§ Work to be completed: Check every line of the listing below for "alleen", and report how many lines have it, as a number with nothing more.

§ Data for this task:
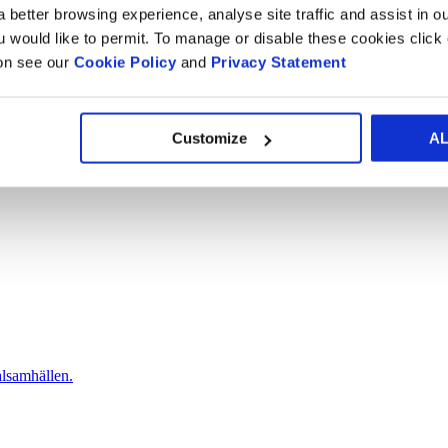
 better browsing experience, analyse site traffic and assist in o
ou would like to permit. To manage or disable these cookies clic
ion see our
Cookie Policy
and
Privacy Statement
blåare planet.
Customize
A
alsamhällen.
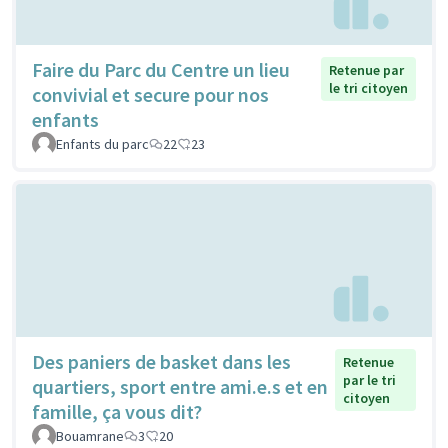
Faire du Parc du Centre un lieu
Retenue par
le tri citoyen
convivial et secure pour nos
enfants
Enfants du parc
22
23
Des paniers de basket dans les
Retenue
par le tri
quartiers, sport entre ami.e.s et en
citoyen
famille, ça vous dit?
Bouamrane
3
20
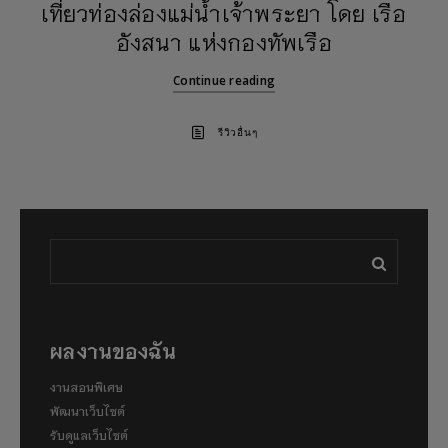
เที่ยวท่องล่องแม่น้ำเจ้าพระยา โดย เรือ
อังสนา แห่งกองทัพเรือ
Continue reading
รีวิวอื่นๆ
ผลงานของฉัน
งานสอนพิเศษ
พัฒนาเว็บไซต์
รับดูแลเว็บไซต์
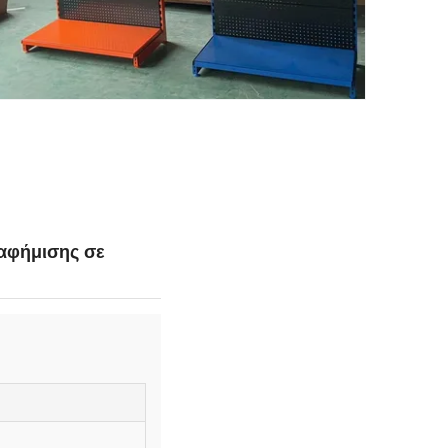
ιαφήμισης σε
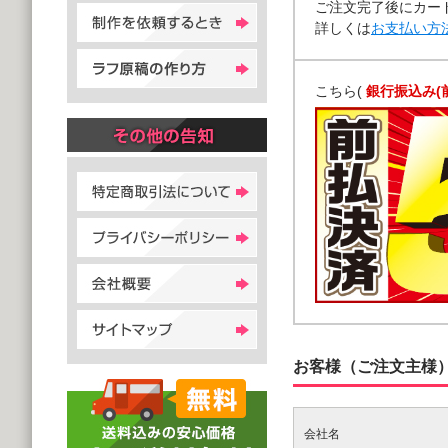
ご注文完了後にカー
詳しくは
お支払い方
こちら(
銀行振込み(
お客様（ご注文主様
会社名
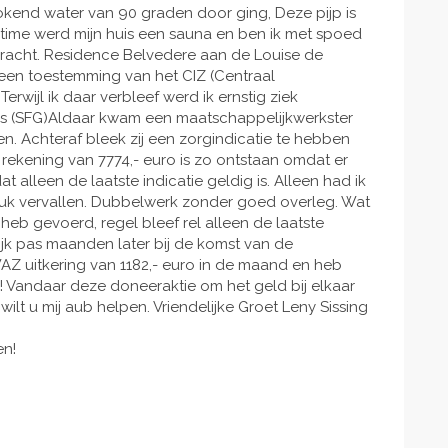
okend water van 90 graden door ging, Deze pijp is
o time werd mijn huis een sauna en ben ik met spoed
bracht. Residence Belvedere aan de Louise de
een toestemming van het CIZ (Centraal
erwijl ik daar verbleef werd ik ernstig ziek
uis (SFG)Aldaar kwam een maatschappelijkwerkster
. Achteraf bleek zij een zorgindicatie te hebben
rekening van 7774,- euro is zo ontstaan omdat er
 alleen de laatste indicatie geldig is. Alleen had ik
leuk vervallen. Dubbelwerk zonder goed overleg. Wat
eb gevoerd, regel bleef rel alleen de laatste
lijk pas maanden later bij de komst van de
AZ uitkering van 1182,- euro in de maand en heb
! Vandaar deze doneeraktie om het geld bij elkaar
wilt u mij aub helpen. Vriendelijke Groet Leny Sissing
en!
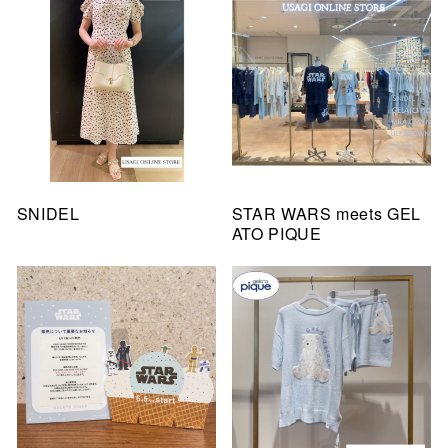
SNIDEL
STAR WARS meets GEL
ATO PIQUE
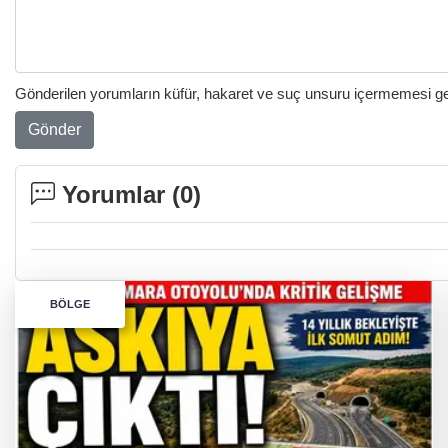
Gönderilen yorumların küfür, hakaret ve suç unsuru içermemesi gere
Gönder
Yorumlar (
0
)
BÖLGE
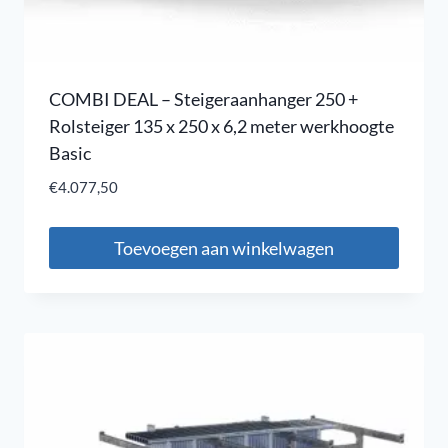
COMBI DEAL – Steigeraanhanger 250 +
Rolsteiger 135 x 250 x 6,2 meter werkhoogte
Basic
€
4.077,50
Toevoegen aan winkelwagen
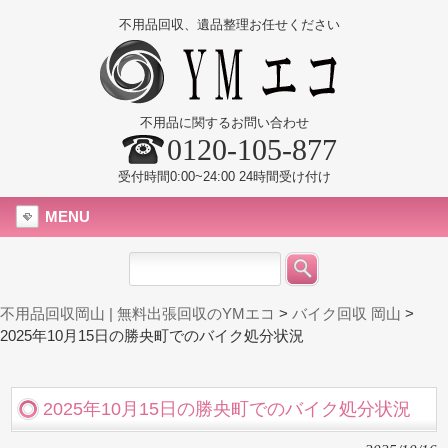
不用品回収、遺品整理お任せください
不用品に関するお問い合わせ
0120-105-877
受付時間0:00~24:00 24時間受け付け
MENU
不用品回収岡山 | 無料出張回収のYMエコ
>
バイク回収 岡山
>
2025年10月15日の勝央町でのバイク処分状況
2025年10月15日の勝央町でのバイク処分状況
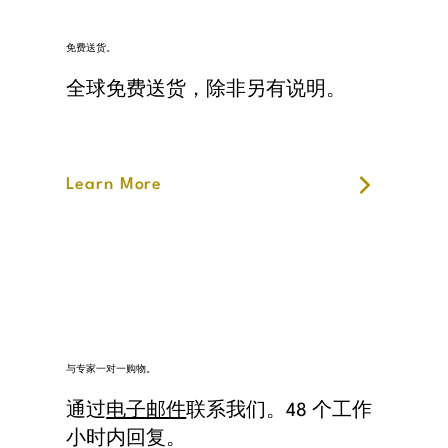
免费送货。
全球免费送货，除非另有说明。
Learn More
与专家一对一购物。
通过
电子邮件
联系我们。48 个工作
小时内回复。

§ Reply: 2